===== The data =====

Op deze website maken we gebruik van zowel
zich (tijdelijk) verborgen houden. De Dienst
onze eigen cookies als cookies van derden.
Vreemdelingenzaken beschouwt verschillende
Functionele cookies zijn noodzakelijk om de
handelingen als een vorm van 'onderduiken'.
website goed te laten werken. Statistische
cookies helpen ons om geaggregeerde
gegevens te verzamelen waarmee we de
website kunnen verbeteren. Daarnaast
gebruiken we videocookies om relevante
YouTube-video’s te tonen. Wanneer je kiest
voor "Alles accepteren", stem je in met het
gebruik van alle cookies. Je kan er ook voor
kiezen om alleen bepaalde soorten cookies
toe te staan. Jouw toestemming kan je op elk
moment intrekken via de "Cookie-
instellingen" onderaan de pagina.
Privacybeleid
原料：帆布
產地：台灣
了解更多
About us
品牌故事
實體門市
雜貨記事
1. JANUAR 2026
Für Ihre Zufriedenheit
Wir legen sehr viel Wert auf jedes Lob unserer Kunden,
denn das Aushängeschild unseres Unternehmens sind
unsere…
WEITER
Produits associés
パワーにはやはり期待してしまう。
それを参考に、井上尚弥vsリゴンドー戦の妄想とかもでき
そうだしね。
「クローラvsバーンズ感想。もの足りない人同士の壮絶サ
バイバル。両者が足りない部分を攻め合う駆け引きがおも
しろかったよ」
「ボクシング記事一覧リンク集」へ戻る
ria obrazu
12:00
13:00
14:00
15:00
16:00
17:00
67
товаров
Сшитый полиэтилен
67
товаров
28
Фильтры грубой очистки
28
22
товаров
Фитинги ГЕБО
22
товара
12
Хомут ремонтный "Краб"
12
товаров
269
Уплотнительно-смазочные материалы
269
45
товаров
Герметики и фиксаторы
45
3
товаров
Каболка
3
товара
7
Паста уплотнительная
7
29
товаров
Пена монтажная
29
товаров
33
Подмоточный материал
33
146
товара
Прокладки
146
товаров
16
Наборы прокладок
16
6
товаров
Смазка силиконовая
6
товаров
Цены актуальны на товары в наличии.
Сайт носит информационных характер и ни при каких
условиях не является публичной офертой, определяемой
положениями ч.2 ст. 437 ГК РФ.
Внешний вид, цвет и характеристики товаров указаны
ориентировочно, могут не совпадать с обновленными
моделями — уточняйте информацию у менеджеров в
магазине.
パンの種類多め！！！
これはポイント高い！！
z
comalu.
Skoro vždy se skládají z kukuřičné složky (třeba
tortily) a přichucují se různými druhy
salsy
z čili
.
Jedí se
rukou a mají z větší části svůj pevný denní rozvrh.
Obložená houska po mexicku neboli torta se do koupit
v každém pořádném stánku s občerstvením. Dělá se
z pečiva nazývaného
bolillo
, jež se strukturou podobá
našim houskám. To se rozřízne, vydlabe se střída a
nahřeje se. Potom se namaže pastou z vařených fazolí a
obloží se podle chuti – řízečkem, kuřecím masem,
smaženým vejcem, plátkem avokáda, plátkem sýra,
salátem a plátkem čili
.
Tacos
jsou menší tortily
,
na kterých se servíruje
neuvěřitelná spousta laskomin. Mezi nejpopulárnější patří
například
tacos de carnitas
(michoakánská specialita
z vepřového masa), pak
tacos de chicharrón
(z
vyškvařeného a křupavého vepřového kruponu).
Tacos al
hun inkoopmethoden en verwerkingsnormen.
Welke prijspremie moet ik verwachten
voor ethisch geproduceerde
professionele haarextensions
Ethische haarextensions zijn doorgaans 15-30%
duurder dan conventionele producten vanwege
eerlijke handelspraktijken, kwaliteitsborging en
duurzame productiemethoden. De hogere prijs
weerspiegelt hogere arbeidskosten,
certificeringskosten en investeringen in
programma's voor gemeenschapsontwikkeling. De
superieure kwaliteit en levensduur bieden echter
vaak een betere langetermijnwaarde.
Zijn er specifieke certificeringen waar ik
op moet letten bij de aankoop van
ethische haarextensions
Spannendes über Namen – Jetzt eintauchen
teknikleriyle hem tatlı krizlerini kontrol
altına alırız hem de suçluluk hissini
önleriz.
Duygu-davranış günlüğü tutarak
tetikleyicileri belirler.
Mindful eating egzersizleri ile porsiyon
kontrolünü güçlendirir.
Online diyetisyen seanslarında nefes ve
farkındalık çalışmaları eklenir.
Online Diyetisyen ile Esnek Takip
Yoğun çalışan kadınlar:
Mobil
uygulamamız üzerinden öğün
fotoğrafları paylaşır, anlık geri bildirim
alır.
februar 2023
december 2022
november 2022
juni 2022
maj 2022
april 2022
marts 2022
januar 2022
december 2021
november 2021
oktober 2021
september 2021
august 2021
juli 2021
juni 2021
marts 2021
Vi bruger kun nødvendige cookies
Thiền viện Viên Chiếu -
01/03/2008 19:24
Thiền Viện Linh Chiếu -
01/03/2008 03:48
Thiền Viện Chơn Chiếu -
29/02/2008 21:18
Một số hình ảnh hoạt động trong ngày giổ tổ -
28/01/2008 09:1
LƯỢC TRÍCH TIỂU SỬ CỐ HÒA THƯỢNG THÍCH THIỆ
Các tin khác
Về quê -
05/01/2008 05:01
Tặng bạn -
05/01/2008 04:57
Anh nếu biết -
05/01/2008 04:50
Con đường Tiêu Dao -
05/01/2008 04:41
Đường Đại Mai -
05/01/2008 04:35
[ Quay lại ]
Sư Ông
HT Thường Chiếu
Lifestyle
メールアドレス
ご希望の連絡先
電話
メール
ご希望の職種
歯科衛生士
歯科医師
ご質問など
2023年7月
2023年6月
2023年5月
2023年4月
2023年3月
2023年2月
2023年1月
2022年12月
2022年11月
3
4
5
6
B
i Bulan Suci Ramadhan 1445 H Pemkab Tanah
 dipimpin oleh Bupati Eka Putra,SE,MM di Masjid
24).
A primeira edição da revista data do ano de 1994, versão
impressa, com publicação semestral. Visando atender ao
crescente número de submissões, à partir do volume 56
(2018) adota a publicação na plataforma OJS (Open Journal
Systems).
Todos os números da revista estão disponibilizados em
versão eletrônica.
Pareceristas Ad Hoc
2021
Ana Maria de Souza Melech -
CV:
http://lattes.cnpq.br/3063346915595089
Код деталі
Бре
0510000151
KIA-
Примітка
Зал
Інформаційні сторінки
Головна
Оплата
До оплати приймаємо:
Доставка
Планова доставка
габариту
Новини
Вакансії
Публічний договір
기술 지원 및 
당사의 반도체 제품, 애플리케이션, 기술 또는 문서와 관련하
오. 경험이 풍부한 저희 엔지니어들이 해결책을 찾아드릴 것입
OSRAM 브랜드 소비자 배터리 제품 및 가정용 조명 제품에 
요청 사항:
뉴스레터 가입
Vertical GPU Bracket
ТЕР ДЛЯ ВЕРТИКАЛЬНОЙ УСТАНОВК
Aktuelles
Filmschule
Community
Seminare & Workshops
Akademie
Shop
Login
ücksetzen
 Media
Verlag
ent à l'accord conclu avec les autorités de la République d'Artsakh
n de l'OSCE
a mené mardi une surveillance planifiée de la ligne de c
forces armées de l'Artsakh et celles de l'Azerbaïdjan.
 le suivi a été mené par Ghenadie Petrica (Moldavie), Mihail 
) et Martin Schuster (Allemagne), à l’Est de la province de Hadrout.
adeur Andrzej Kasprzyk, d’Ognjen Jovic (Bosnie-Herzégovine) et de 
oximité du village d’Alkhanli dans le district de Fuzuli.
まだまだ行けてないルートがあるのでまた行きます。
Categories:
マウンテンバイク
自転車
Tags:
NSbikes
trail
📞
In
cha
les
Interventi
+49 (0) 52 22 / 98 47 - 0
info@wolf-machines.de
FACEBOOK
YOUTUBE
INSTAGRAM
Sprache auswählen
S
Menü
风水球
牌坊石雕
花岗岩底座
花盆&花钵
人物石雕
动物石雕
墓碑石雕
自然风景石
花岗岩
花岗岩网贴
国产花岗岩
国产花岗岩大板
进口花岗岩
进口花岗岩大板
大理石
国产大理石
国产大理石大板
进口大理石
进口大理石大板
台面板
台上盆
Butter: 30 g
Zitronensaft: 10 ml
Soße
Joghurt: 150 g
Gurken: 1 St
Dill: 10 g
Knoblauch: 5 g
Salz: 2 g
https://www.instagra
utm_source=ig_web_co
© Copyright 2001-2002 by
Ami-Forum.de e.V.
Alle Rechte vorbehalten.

=====

* **Exercise aim**:
Can you print every line of the records unchanged, starting with the very first line and stopping after the line that contains "Wir legen sehr", with that line included?

* **Exercise answer**:
Op deze website maken we gebruik van zowel
zich (tijdelijk) verborgen houden. De Dienst
onze eigen cookies als cookies van derden.
Vreemdelingenzaken beschouwt verschillende
Functionele cookies zijn noodzakelijk om de
handelingen als een vorm van 'onderduiken'.
website goed te laten werken. Statistische
cookies helpen ons om geaggregeerde
gegevens te verzamelen waarmee we de
website kunnen verbeteren. Daarnaast
gebruiken we videocookies om relevante
YouTube-video’s te tonen. Wanneer je kiest
voor "Alles accepteren", stem je in met het
gebruik van alle cookies. Je kan er ook voor
kiezen om alleen bepaalde soorten cookies
toe te staan. Jouw toestemming kan je op elk
moment intrekken via de "Cookie-
instellingen" onderaan de pagina.
Privacybeleid
原料：帆布
產地：台灣
了解更多
About us
品牌故事
實體門市
雜貨記事
1. JANUAR 2026
Für Ihre Zufriedenheit
Wir legen sehr viel Wert auf jedes Lob unserer Kunden,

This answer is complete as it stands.